To find the ratio of the longest wavelength in the Lyman series to the longest wavelength in the Balmer series in the hydrogen spectrum, we need to understand the transitions in these series:
- The Lyman series consists of electron transitions from higher energy levels (n ≥ 2) to the first energy level (n = 1).
- The formula for the wavelength of emitted light in the Lyman series is given by the Rydberg formula:
\[ \frac{1}{\lambda} = R \left( 1 - \frac{1}{n^2} \right) \]

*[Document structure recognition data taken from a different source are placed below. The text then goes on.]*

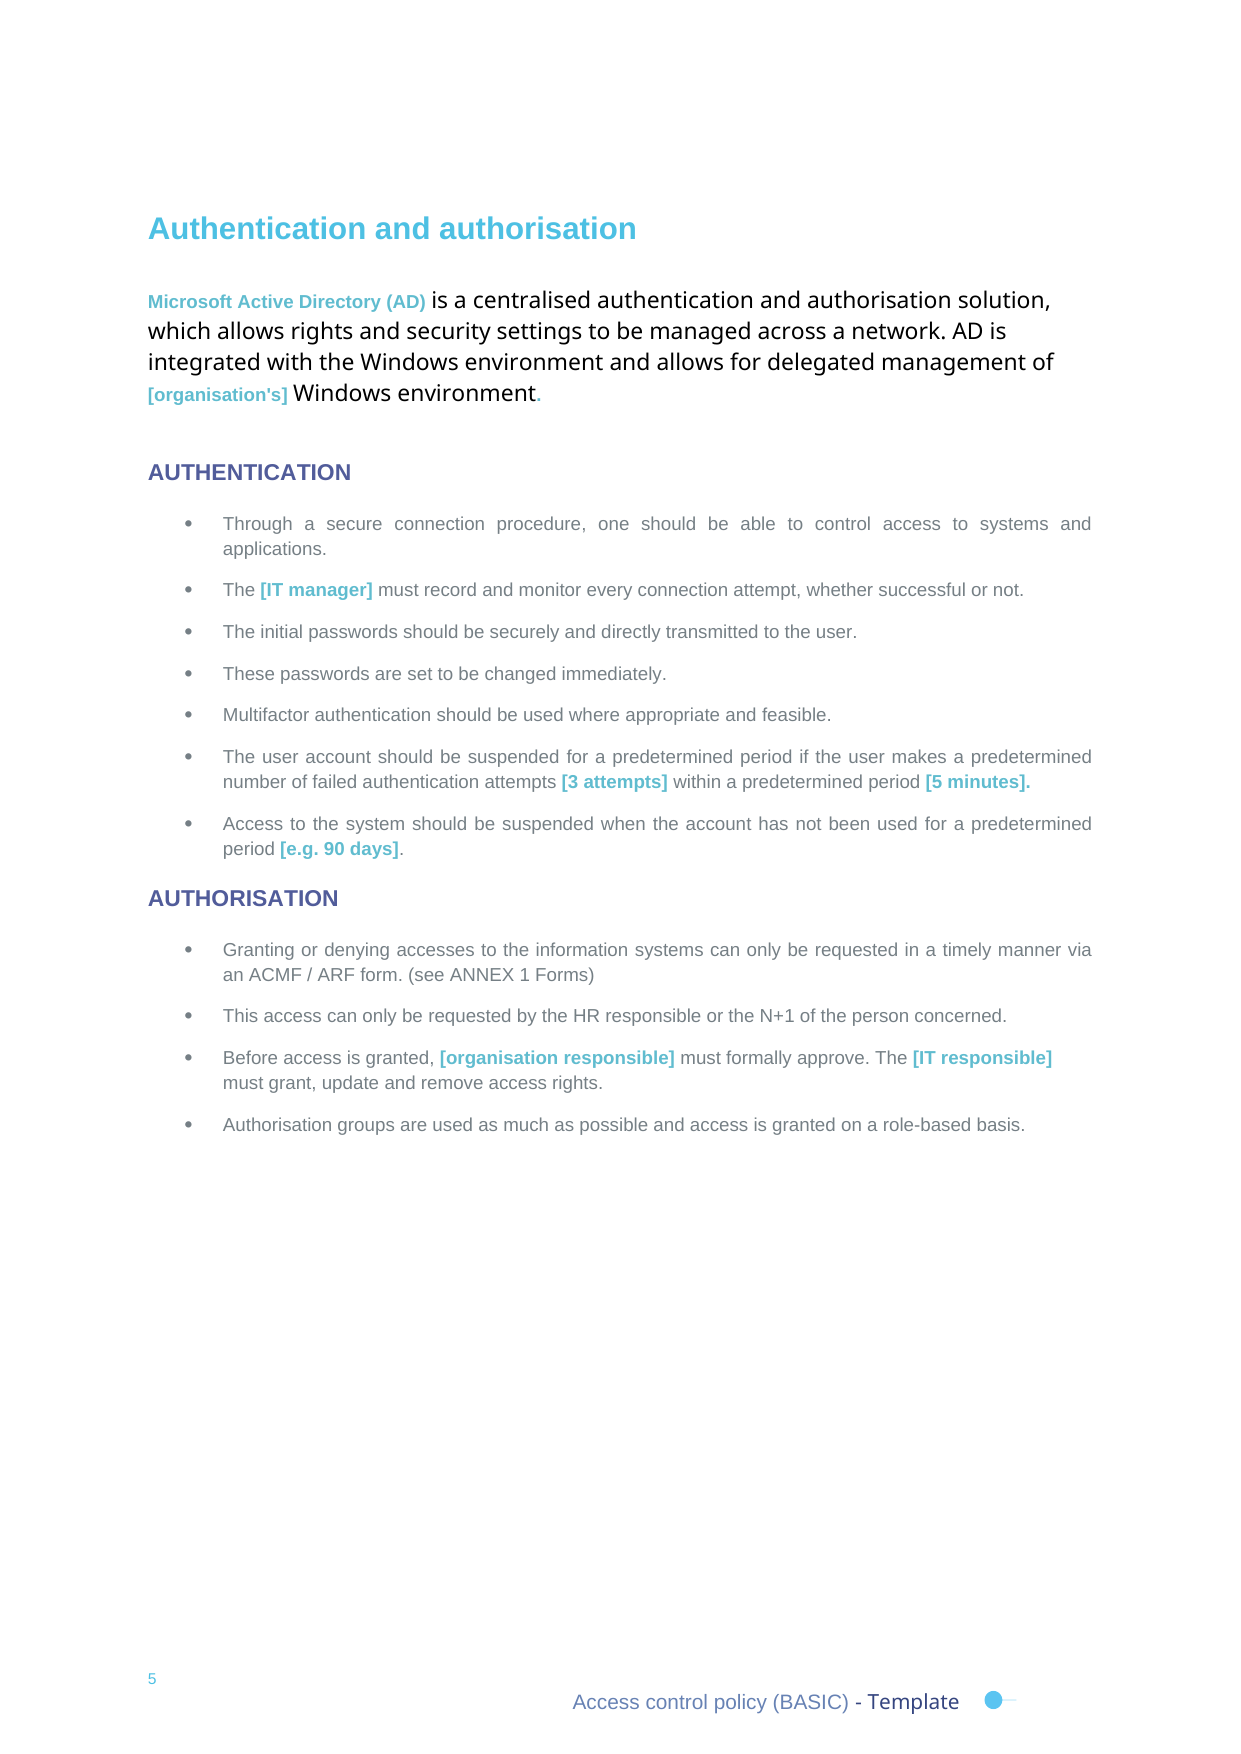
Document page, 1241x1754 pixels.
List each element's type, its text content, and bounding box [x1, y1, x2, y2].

list Through a secure connection procedure, one should be able to control access to systems and applications. [185, 510, 1093, 560]
list These passwords are set to be changed immediately. [185, 660, 1093, 685]
list The user account should be suspended for a predetermined period if the user makes a predetermined number of failed authentication attempts [3 attempts] within a predetermined period [5 minutes]. [185, 743, 1093, 793]
list Authorisation groups are used as much as possible and access is granted on a role-based basis. [185, 1111, 1093, 1136]
picture [981, 1690, 1020, 1710]
list Before access is granted, [organisation responsible] must formally approve. The [IT responsible] must grant, update and remove access rights. [185, 1044, 1093, 1094]
subtitle Authentication and authorisation [148, 210, 1093, 246]
list This access can only be requested by the HR responsible or the N+1 of the person concerned. [185, 1003, 1093, 1028]
list Access to the system should be suspended when the account has not been used for a predetermined period [e.g. 90 days]. [185, 810, 1093, 860]
list The initial passwords should be securely and directly transmitted to the user. [185, 618, 1093, 643]
list Multifactor authentication should be used where appropriate and feasible. [185, 702, 1093, 727]
text Microsoft Active Directory (AD) is a centralised authentication and authorisation solution, which allows rights and security settings to be managed across a network. AD is integrated with the Windows environment and allows for delegated management of [organisation's] Windows environment. [148, 283, 1093, 408]
subtitle Authorisation [148, 885, 1093, 911]
subtitle Authentication [148, 458, 1093, 485]
list Granting or denying accesses to the information systems can only be requested in a timely manner via an ACMF / ARF form. (see ANNEX 1 Forms) [185, 936, 1093, 986]
list The [IT manager] must record and monitor every connection attempt, whether successful or not. [185, 577, 1093, 602]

where R is the Rydberg constant, and n is the principal quantum number of the higher energy level.
- The longest wavelength in the Lyman series corresponds to the transition from n = 2 to n = 1 , or \frac{1}{\lambda_L} = R \left( 1 - \frac{1}{2^2} \right) = R \cdot \frac{3}{4} \right) \] .
- The Balmer series consists of transitions from higher energy levels (n ≥ 3) to the second energy level (n = 2).
- The formula for the wavelength in the Balmer series is:
\[ \frac{1}{\lambda} = R \left( \frac{1}{2^2} - \frac{1}{n^2} \right) \]
- The longest wavelength in the Balmer series corresponds to the transition from n = 3 to n = 2 , or \frac{1}{\lambda_B} = R \left( \frac{1}{2^2} - \frac{1}{3^2} \right) = R \cdot \frac{5}{36} \right) \] .
Now, the ratio of the longest wavelength in the Lyman series ( \lambda_L ) to the longest wavelength in the Balmer series ( \lambda_B ) is:
\[
\text{Ratio} = \frac{\lambda_L}{\lambda_B} = \frac{\frac{4}{3R}}{\frac{36}{5R}} = \frac{4}{3} \times \frac{5}{36} = \frac{5}{27}
\]
Thus, the correct answer is \frac{5}{27} .